- _SOURCE PASSAGE_:
┌────────

I'm good. Just excited about the award.

Yay! If I seem a little weird about anything, that's why.

Yah, is a big deal for whole family. Now come.

Something I want you to have...

To wear.

That's Halmuni's brooch.

She give to me, now I give to you.

I can't take this.

No, you wear this when you get big award.

And when you walk in world all by yourself, you wear this brooch and think of Halmuni and me.

Promise.

(SNIFFLING)

Okay, okay, don't have to wear.
I promised Appa but I can't do this.

Can't do what?

He told me about the lump.

What lump?

The lump on your back.

Why you keep talking about a lump? I don't have a lump.

Appa.

You have a lump?

(SIGHS) You promise.

Show us your lump, Appa.

All right... (SIGHS)

This...

(MUMBLES)

Hmm.

(GRUNTS)

What is it?

It's likely a fatty deposit.

Why did you wait so long to come in?

Oh. That's a good question.

Mrs. Kim?

Why we not notice huge lump on your husband back before now?

I don't know. Maybe because you always falling asleep before, you know...

Bedtime.

Okay, so no problem?

No, it's also very close to your spine, and I don't like that it got this big, this fast.

So what we do?

Remove it.

I'll check to see if there's an appointment later today.

Surgery?

It's okay. I keep lump.

└────────

[Collection entries]

┌────────

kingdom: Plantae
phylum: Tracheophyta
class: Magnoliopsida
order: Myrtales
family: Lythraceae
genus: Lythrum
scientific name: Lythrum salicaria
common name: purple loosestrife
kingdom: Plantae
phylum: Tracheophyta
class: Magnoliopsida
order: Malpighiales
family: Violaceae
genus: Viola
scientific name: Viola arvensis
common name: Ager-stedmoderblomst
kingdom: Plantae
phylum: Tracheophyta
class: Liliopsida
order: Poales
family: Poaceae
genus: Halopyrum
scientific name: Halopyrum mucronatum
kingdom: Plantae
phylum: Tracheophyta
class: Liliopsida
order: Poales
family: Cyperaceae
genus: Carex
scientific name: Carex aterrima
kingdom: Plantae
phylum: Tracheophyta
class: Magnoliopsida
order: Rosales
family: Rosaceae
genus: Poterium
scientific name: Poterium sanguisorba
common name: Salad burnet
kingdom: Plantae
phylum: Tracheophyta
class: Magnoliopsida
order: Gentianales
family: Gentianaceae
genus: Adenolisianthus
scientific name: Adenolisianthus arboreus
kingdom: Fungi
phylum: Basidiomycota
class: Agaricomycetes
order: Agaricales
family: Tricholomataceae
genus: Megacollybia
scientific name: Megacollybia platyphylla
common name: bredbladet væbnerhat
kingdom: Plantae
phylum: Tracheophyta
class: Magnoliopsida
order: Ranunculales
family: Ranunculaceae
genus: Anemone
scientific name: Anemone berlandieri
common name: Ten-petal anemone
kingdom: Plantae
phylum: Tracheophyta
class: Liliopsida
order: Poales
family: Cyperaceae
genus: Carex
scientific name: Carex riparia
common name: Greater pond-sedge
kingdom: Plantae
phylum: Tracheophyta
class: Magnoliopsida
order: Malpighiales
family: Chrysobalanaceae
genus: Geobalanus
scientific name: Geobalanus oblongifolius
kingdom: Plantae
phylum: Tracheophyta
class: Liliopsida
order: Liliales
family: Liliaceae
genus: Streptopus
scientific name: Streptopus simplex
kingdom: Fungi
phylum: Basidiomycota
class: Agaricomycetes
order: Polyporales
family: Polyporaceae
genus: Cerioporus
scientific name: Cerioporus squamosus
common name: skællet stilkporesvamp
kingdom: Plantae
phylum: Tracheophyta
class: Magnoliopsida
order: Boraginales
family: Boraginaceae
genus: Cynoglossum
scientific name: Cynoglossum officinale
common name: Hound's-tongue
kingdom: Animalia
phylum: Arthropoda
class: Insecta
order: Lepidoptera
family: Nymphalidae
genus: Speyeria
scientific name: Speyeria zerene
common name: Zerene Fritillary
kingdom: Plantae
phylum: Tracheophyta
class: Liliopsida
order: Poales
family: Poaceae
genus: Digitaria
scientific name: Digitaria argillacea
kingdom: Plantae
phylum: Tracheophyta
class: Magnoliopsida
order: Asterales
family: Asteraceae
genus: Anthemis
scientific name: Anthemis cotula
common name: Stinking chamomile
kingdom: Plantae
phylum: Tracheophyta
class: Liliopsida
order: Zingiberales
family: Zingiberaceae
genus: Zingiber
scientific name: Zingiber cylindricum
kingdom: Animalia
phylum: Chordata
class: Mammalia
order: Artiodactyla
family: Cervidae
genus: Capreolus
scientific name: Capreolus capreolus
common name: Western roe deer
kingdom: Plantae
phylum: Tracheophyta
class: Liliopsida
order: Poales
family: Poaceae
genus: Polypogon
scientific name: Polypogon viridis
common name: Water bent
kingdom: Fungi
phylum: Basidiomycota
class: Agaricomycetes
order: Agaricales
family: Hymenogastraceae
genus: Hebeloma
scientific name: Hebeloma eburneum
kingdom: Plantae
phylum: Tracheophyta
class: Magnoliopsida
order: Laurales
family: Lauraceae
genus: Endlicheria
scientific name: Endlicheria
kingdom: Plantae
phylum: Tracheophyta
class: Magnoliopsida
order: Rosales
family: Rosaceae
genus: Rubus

└────────

- _ACTION ITEM 1_:
In the dialogue:
(a) Whose brooch is being handed over?
(b) What is the lump said to likely be?
(c) What is the one-phrase answer to "So what we do?"
- _ACTION ITEM 2_: Can you sum up the dialogue in two sentences?
Rely only on the dialogue, not on the records.

- _EXERCISE SOLUTION 1_:
(a) Halmuni's.
(b) A fatty deposit.
(c) Remove it.

- _EXERCISE SOLUTION 2_: Halmuni's brooch is passed on to be worn at a big award, and then talk turns to a lump on Appa's back that he had told someone about. The lump is likely a fatty deposit, but because it is very close to the spine and got this big this fast, removing it is advised, and the reply to the idea of surgery is "I keep lump."